Data from a dataset:
"""

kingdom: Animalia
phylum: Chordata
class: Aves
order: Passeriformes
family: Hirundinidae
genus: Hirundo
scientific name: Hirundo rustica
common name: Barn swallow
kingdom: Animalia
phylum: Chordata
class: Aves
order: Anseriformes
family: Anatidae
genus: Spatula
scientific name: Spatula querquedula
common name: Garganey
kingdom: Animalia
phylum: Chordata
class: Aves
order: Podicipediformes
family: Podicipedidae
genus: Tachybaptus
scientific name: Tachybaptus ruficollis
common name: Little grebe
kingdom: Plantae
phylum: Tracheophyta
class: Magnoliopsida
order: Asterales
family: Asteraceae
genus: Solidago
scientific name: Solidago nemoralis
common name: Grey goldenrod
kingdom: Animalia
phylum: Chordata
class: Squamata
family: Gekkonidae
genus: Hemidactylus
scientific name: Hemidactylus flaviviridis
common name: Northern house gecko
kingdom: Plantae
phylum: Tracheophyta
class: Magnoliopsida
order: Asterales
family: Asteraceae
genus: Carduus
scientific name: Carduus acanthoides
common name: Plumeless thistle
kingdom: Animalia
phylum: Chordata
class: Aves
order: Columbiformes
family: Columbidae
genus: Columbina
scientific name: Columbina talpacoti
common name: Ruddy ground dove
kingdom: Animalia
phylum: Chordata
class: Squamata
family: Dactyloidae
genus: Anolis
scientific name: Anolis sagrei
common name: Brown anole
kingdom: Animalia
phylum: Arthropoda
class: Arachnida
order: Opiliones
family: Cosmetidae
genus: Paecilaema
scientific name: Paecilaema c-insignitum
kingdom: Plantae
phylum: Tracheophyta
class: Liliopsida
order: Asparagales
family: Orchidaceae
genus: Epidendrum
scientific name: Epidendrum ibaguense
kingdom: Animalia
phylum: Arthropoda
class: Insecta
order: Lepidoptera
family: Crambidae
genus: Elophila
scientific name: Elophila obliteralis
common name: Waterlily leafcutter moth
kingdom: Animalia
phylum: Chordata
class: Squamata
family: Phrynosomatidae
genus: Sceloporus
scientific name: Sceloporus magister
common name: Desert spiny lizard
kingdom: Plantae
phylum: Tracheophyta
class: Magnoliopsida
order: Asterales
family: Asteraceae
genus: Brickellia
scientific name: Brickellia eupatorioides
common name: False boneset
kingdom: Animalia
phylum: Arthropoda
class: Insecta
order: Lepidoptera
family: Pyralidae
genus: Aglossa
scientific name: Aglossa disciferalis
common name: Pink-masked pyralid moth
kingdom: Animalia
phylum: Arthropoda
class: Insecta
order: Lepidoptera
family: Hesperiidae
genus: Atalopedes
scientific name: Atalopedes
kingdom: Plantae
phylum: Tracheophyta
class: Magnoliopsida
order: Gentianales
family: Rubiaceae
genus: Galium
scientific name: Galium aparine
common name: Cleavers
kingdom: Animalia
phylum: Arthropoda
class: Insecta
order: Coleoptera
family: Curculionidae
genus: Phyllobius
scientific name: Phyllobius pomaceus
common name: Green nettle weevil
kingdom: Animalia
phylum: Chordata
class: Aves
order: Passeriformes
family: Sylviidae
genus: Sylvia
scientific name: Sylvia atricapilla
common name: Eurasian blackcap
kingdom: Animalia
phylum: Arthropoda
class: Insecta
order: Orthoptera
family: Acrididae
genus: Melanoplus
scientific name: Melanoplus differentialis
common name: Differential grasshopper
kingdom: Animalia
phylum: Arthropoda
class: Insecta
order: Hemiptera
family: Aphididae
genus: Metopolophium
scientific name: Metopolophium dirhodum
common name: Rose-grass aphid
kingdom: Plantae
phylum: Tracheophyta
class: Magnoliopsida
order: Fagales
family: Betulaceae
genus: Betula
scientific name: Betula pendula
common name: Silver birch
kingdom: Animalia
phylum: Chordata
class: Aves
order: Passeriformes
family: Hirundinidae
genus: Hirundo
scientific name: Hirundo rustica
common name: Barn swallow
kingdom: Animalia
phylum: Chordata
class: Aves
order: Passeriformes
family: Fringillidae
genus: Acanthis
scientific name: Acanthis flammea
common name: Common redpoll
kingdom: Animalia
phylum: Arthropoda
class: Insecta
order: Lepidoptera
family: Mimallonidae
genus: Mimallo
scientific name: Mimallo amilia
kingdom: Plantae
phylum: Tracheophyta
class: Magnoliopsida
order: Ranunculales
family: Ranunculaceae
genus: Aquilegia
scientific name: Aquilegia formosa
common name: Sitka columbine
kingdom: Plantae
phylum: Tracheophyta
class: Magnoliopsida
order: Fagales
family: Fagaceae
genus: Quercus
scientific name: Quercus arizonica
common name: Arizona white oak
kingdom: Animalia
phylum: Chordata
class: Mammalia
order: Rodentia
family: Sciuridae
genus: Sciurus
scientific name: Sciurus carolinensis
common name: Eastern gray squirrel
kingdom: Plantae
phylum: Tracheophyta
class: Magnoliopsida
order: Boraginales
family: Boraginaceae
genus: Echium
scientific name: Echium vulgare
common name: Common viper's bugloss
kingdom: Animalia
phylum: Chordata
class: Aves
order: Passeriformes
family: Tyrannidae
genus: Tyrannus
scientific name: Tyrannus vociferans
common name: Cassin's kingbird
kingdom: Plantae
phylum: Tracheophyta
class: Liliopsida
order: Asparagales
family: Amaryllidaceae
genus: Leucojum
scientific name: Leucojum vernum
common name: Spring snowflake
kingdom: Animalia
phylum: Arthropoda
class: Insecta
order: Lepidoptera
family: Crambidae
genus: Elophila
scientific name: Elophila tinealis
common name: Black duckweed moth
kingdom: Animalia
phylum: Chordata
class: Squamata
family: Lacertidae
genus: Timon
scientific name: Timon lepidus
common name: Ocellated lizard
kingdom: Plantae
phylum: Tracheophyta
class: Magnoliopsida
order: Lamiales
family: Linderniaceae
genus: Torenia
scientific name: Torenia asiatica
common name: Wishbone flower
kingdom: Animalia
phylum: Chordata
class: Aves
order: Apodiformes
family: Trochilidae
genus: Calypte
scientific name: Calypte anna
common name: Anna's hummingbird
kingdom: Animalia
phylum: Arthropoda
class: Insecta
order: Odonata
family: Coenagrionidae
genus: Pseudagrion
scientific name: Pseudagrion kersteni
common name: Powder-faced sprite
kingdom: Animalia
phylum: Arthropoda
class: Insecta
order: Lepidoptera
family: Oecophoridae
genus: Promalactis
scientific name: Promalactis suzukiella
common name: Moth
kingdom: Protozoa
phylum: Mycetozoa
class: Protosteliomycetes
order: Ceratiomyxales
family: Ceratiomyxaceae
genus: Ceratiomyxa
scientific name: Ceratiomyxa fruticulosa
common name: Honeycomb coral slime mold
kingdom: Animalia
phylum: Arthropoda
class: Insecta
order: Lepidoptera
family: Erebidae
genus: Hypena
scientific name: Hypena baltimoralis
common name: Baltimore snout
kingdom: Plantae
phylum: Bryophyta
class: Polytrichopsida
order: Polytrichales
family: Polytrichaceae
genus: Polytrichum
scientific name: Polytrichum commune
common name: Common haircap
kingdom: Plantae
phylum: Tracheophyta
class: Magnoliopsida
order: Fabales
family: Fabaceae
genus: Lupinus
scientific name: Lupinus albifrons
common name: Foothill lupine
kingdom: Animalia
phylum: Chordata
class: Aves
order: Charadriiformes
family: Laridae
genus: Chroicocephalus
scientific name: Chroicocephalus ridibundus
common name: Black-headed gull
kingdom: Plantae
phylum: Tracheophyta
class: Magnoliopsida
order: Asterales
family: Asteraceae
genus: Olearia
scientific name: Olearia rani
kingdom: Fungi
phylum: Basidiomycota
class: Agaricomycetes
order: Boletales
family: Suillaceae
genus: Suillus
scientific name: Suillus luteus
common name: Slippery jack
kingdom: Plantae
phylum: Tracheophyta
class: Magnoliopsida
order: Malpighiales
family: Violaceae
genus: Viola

"""

**THE REQUEST**
Edit the data from the line with "scientific name: Promalactis suzukiella" up to and including the line with "common name: Baltimore snout" by replacing "common name" with "vernacular name", and give those lines back with everything else unchanged.

**FINISHED EXERCISE**
scientific name: Promalactis suzukiella
vernacular name: Moth
kingdom: Protozoa
phylum: Mycetozoa
class: Protosteliomycetes
order: Ceratiomyxales
family: Ceratiomyxaceae
genus: Ceratiomyxa
scientific name: Ceratiomyxa fruticulosa
vernacular name: Honeycomb coral slime mold
kingdom: Animalia
phylum: Arthropoda
class: Insecta
order: Lepidoptera
family: Erebidae
genus: Hypena
scientific name: Hypena baltimoralis
vernacular name: Baltimore snout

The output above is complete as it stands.